Laporan wartawan Tribunnews.com, Endrapta Pramudhiaz
TRIBUNNEWS.COM, JAKARTA - Penasihat Bidang Energi Presiden Prabowo Subianto, Purnomo Yusgiantoro, memperingatkan kondisi cadangan energi Indonesia dapat terancam habis di masa depan.
Kondisi itu dapat terjadi jika Indonesia tidak menerapkan pengelolaan sumber daya alam yang berkelanjutan.
Purnomo mulanya menjelaskan bahwa Indonesia memiliki posisi strategis dalam geopolitik energi regional.
Oleh karena itu, ia memandang sektor pertambangan RI memegang peranan kunci dalam menciptakan stabilitas energi jangka panjang, terutama di tengah meningkatnya kebutuhan global akan sumber daya mineral.

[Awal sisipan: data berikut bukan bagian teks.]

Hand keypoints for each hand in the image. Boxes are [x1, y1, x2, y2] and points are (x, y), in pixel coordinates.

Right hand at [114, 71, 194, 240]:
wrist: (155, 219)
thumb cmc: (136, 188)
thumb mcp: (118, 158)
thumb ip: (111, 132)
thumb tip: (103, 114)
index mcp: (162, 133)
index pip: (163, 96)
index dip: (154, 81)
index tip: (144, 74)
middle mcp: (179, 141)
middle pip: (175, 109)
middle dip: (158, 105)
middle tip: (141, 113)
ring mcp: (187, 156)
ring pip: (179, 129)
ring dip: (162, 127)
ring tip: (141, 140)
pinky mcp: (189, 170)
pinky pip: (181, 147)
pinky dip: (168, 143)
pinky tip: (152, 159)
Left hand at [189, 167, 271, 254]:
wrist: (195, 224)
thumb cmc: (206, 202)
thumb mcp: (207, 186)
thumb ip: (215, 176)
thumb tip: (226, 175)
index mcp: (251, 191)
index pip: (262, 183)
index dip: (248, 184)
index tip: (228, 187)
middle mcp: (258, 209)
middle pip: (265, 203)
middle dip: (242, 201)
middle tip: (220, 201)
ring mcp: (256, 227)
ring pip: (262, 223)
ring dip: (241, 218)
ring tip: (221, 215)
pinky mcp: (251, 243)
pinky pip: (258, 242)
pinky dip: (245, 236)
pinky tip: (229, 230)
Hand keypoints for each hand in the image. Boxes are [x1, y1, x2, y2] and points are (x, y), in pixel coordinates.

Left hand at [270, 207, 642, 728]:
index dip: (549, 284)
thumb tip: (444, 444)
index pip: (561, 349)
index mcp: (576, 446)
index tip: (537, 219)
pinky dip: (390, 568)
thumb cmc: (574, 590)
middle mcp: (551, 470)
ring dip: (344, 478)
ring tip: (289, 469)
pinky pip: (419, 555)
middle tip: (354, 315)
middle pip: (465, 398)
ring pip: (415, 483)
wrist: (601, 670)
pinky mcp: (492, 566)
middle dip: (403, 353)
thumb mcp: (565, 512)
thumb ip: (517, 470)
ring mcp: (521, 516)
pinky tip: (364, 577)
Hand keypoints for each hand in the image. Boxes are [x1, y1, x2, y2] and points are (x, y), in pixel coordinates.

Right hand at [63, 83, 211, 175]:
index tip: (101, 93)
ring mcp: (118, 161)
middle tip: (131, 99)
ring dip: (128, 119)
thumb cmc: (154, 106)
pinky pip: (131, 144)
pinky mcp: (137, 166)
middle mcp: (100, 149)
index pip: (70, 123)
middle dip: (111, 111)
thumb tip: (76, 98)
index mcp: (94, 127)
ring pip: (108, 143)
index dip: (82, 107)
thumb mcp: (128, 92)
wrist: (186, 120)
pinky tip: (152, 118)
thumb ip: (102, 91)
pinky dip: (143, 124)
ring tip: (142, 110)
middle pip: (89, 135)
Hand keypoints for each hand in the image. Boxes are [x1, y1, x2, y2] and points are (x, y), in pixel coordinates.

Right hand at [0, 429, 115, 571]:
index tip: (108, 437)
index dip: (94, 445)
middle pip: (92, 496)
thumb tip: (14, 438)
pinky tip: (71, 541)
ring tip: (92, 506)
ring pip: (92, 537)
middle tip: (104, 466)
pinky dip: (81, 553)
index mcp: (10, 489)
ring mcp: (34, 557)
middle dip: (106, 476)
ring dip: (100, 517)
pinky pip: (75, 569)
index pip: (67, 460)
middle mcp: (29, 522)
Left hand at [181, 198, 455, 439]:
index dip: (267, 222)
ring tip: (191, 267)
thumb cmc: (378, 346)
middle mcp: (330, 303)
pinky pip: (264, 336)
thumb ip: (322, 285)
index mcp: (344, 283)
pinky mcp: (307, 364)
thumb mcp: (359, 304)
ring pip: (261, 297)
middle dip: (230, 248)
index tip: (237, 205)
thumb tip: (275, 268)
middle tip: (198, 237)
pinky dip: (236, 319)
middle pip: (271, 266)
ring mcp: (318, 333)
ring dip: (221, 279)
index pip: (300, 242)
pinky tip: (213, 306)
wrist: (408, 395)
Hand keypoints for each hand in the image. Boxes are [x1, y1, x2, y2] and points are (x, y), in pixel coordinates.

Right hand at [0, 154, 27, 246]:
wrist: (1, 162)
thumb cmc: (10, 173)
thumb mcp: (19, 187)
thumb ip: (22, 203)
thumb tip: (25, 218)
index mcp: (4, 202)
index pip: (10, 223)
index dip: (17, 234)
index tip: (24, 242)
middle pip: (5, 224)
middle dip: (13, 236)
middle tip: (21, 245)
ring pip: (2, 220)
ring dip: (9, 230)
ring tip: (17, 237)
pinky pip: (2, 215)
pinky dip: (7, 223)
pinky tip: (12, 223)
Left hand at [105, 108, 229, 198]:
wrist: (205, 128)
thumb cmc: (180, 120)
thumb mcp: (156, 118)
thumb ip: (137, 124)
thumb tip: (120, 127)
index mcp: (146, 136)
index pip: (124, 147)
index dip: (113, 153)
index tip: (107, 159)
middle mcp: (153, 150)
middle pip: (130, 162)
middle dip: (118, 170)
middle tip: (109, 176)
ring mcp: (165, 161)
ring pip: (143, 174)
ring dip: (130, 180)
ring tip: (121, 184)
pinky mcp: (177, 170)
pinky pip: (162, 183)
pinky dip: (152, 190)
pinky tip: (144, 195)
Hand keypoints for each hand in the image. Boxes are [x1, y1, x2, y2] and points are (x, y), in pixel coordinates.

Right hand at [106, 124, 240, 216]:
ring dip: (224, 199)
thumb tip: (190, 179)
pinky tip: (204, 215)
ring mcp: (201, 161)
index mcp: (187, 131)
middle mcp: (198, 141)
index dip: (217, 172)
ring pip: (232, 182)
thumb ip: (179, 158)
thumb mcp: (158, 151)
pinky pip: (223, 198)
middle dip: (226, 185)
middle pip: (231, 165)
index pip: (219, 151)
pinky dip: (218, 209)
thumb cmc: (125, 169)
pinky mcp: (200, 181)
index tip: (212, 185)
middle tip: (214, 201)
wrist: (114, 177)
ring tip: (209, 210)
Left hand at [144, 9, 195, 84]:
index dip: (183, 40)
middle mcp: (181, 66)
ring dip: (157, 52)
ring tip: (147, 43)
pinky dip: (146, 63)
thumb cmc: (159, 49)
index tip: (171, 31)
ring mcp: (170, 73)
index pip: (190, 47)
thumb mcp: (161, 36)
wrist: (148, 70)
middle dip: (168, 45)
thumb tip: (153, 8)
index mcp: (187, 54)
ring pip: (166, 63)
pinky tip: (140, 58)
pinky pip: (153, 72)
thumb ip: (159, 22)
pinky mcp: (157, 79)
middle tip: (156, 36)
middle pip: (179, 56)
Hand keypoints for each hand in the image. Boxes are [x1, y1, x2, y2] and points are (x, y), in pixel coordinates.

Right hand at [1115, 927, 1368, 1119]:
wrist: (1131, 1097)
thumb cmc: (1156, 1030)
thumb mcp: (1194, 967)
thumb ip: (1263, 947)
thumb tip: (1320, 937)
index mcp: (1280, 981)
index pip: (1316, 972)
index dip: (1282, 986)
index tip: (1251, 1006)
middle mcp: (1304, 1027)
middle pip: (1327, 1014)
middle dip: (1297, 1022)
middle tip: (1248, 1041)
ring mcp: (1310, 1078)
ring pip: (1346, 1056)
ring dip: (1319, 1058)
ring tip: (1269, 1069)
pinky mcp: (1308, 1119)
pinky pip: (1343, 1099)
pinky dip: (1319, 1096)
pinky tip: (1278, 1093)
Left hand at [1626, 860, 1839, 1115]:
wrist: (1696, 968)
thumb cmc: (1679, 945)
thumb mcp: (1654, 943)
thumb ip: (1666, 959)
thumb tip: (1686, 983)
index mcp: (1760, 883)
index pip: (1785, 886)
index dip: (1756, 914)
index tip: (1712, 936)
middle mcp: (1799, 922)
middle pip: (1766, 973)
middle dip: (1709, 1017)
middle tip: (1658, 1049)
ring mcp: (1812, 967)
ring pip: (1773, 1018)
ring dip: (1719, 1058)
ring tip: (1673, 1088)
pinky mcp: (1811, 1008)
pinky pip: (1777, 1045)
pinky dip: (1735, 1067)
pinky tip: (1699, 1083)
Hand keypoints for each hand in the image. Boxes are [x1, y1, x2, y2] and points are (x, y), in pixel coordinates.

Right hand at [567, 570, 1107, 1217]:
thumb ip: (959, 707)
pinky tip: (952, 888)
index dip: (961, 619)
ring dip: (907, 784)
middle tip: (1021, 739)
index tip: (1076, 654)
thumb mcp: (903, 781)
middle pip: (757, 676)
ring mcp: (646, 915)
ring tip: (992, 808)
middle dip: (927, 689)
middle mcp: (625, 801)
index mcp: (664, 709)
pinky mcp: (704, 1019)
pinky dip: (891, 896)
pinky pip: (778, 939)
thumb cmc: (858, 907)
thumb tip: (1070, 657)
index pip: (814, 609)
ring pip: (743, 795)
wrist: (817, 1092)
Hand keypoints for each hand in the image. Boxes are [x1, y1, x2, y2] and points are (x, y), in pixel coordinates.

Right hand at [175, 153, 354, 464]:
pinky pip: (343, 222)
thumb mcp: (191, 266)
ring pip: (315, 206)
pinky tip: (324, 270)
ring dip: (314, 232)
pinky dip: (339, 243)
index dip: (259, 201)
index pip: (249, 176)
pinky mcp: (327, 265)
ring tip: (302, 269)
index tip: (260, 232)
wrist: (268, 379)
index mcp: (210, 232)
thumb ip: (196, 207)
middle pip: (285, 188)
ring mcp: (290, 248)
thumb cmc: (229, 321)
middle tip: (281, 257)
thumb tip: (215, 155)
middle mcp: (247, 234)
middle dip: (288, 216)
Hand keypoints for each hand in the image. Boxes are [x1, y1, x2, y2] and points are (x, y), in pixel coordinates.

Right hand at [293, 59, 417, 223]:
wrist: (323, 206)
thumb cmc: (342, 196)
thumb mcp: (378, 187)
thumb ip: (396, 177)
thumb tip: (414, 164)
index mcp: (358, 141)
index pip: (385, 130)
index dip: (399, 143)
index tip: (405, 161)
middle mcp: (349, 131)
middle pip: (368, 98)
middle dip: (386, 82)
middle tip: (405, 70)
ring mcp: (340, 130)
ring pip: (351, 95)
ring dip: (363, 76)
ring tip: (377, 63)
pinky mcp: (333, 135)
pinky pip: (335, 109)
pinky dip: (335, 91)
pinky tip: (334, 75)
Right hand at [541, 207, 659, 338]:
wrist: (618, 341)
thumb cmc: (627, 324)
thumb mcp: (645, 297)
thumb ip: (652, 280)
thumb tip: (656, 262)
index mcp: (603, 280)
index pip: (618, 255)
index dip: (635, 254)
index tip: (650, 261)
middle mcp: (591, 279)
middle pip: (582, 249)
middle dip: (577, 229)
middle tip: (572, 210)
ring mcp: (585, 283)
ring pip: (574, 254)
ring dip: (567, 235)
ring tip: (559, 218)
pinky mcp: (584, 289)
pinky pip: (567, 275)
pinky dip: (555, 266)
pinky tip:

Hal itu disampaikan Purnomo dalam diskusi yang diselenggarakan Harian Kompas dan Indonesian Mining Association bertajuk "Navigating & Prospect for Energy Resilience in Indonesia by 2035” di Menara Kompas, Jakarta, Jumat (22/11/2024).
Baca juga: Urgensi Indonesia Menyiapkan Cadangan Energi Strategis
"Keamanan energi bukan hanya tentang pasokan, tetapi bagaimana kita bisa mengelola sumber daya alam dengan bijaksana untuk kepentingan masa depan,” kata Purnomo.
Dalam konteks ketahanan energi, Purnomo menekankan bahwa sektor pertambangan memiliki tanggung jawab yang sangat besar dalam memastikan pengelolaan sumber daya alam yang berkelanjutan.
Pengelolaan yang tidak bijaksana dapat berisiko mengurangi kapasitas cadangan energi yang sangat dibutuhkan di masa depan.
Purnomo menyebut pengelolaan sumber daya tidak hanya mengacu pada kuantitas, tetapi juga pada kualitas.
"Kita harus memastikan bahwa proses ekstraksi dan pemanfaatan sumber daya energi ini tidak merusak lingkungan atau mengancam kelestariannya," ujarnya.
"Dengan teknologi yang tepat, kita bisa mencapai tujuan tersebut tanpa mengorbankan daya dukung alam,” pungkas Purnomo.
Dalam diskusi ini turut hadir Wakil Ketua Indonesia Mining Association Ezra Sibarani.
Ezra mengungkapkan bahwa untuk mewujudkan sektor pertambangan Indonesia sebagai penggerak utama dalam memperkuat ketahanan energi, masih ada beberapa tantangan yang perlu dihadapi.
Tantangan itu meliputi regulasi, teknologi, dan pembiayaan.
Selain itu, kata dia, untuk mencapai kemandirian energi, Indonesia memerlukan pendekatan kolaboratif yang mengintegrasikan inovasi teknologi dengan investasi strategis.
"Ini bukan hanya tanggung jawab pemerintah, tetapi juga seluruh pemangku kepentingan di sektor pertambangan,” kata Ezra.
Tantangan Pelaku Industri
General Manager of Business Development and Risk Management PT CNI Aldo Namora yang turut hadir dalam acara diskusi ini menjelaskan tantangan pelaku industri pertambangan saat ini.
Ia mengatakan bahwa tantangan terbesar bagi pelaku industri adalah memastikan keberlanjutan proyek-proyek pertambangan di tengah fluktuasi pasar dan ketatnya regulasi.
“Tetapi kami yakin, dengan dukungan dari pemerintah dan inovasi yang terus berkembang, sektor ini bisa menjadi salah satu pilar utama ketahanan energi nasional,” kata Aldo.
Direktur Eksekutif ReforMiner Institute sekaligus akademisi dari Universitas Trisakti Komaidi Notonegoro menambahkan bahwa sektor pertambangan juga turut mendorong pertumbuhan ekonomi nasional hingga 8 persen.
Komaidi menjelaskan bahwa industri pertambangan tidak hanya menjadi sumber devisa, tetapi juga motor penggerak dalam menciptakan lapangan kerja dan meningkatkan daya saing global.
“Kontribusi sektor ini sangat signifikan, terutama jika kita mampu memanfaatkan sumber daya mineral untuk pengolahan hilir yang bernilai tambah tinggi. Namun, kita juga harus berhati-hati dalam mengelola dampaknya terhadap lingkungan,” katanya.